После ухода немцев наступили менее тягостные времена, но тоже они были нелегкими для простого люда. В селе, как будто по расписанию, чередуясь, появлялись красные, белые, разного толка и направления разрозненные отряды и банды. Населению не было никакого покоя, приходилось покоряться любой пришедшей власти. Наш населенный пункт с его железнодорожной станцией под грохот орудийной канонады и пулеметной дроби несколько раз с боями переходил из рук в руки. На железнодорожной станции часто появлялся бронепоезд. Не один раз нам, детям с матерью, приходилось отсиживаться в погребе. Наш отец при любой обстановке и перемене власти неизменно находился во дворе и при этом надевал свои награды — Георгиевские кресты. Так как на всей улице у нас хата была самая большая и красивая, к тому же стояла на пригорке, то она всегда привлекала постояльцев. Останавливались у нас и красные, и белые, и, к удивлению, и те и другие относились к отцу с каким-то особым, подчеркнутым уважением. Очевидно, уважали и видели в нем старого, заслуженного солдата, видавшего виды на своем веку.

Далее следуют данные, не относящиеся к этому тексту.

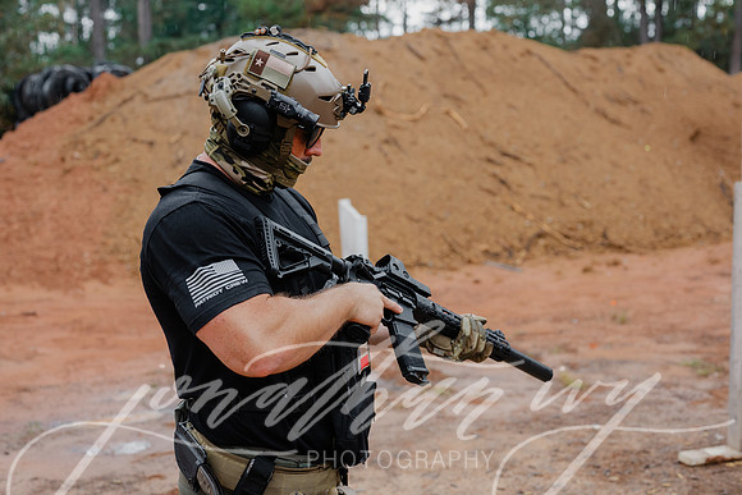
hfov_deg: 39.6
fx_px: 1031
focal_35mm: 50
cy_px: 248
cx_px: 371
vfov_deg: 27.0
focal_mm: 50
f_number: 4
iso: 800
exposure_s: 1/320
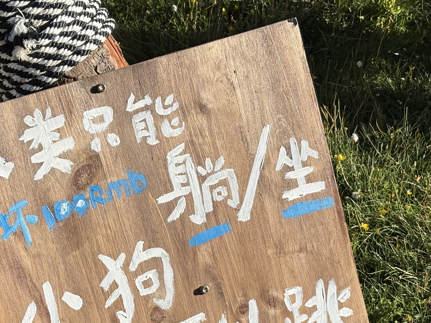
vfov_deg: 16.6
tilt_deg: -33.7
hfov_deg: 22.2
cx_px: 150
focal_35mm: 88
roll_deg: +6.2
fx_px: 1096
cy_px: 264
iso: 32
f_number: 1.6
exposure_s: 1/2283
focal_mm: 5.96
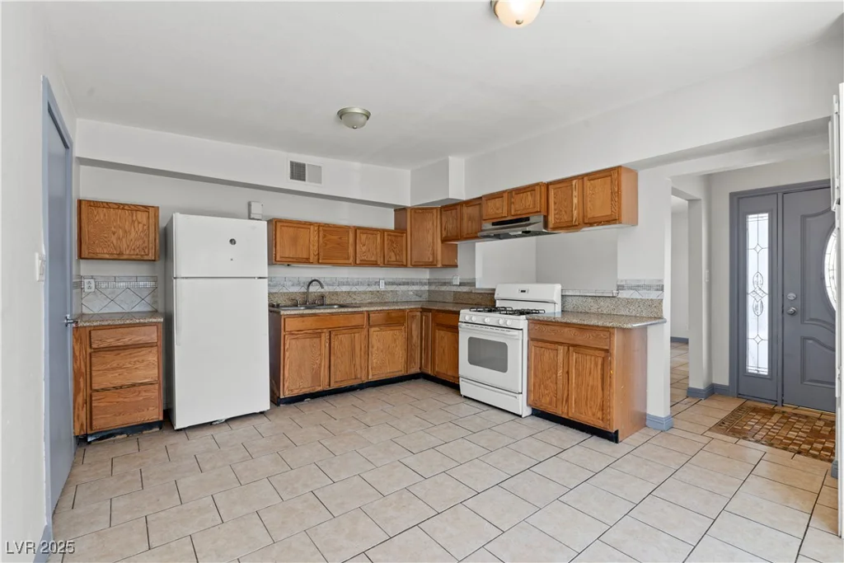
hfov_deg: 96.7
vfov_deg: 73.8
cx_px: 422
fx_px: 375
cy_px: 282
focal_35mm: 16
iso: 200
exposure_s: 1.6
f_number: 9
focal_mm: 16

Помню один сложный случай, который чуть было не закончился трагедией для отца. Это было глубокой осенью. Через наше село проходила какая-то большая воинская часть Белой армии. Шли пехота, артиллерия, кавалерия и обоз. Отец стоял во дворе у калитки, я рядом с ним. Подъезжает верховой к калитке и требует у отца фуража для лошади. Отец отвечает, что у него фуража нет. Всадник замечает: «А вот стоит стожок сена». Отец отвечает, что сено приготовлено для своих нужд. Беляк напирает на калитку, пытаясь прорваться во двор, в это время на него бросается наш дворовый огромный и злой пес Рябко. Беляк выхватил из ножен шашку, пытаясь зарубить собаку. Отец стал между псом и беляком, который закричал: «Уйди, старик, а то разрублю пополам». Отец отступил от калитки, обозвал беляка «сопляком», и между ними завязалась по-настоящему солдатская перепалка. Беляк выхватил из кобуры наган и опять закричал: «Отойди, старик, иначе застрелю». В какой-то миг это могло и случиться. На перебранку подоспел какой-то офицер. Тогда отец, расстегнув свой кафтан и обнажив этим на своей гимнастерке все четыре Георгия, выставил грудь вперед и крикнул: «Стреляй, сопляк, в старого солдата». Подъехавший офицер как-то сразу оторопел, прикрикнул на беляка, отдал честь отцу, извинился за происшествие и удалился. Я был живым свидетелем всей этой почти трагической сцены. Перепугался до смерти, расплакался и запомнил этот эпизод с Гражданской войны на всю жизнь.
6
Товарищества по совместной обработке земли (ТОЗ) — форма сельскохозяйственной производственной кооперации в первые годы советской власти. Существовали до коллективизации (конец 20-х — начало 30-х годов). ТОЗы — далеко не единственные жертвы коллективизации сельского хозяйства в СССР. В ходе нее были насильственно ликвидированы традиционный уклад жизни деревни, большинство иных видов кооперации, насаждались внеэкономические отношения в сельхозпроизводстве, во взаимоотношения города и деревни в целом, погибли и были репрессированы миллионы людей. По основным показателям сельское хозяйство страны после сталинской коллективизации смогло выйти на довоенный (1913 год) и нэповский (вторая половина 20-х годов) рубежи только в конце 30-х годов.
7
Брестский мир — договор, заключенный в Бресте в марте 1918 года между Советской Россией, с одной стороны, и Германией, Австро-Венгрией, Болгарией и Турцией, с другой, с целью выхода России из войны. При этом Германии отходили Польша, Украина, Прибалтика, часть Белоруссии; Турции — часть Закавказья. Договор был аннулирован советским правительством в ноябре 1918 года после революции в Германии. Рассматривался в свое время одними как вынужденный дипломатический маневр советского правительства, другими — как предательство национальных интересов страны.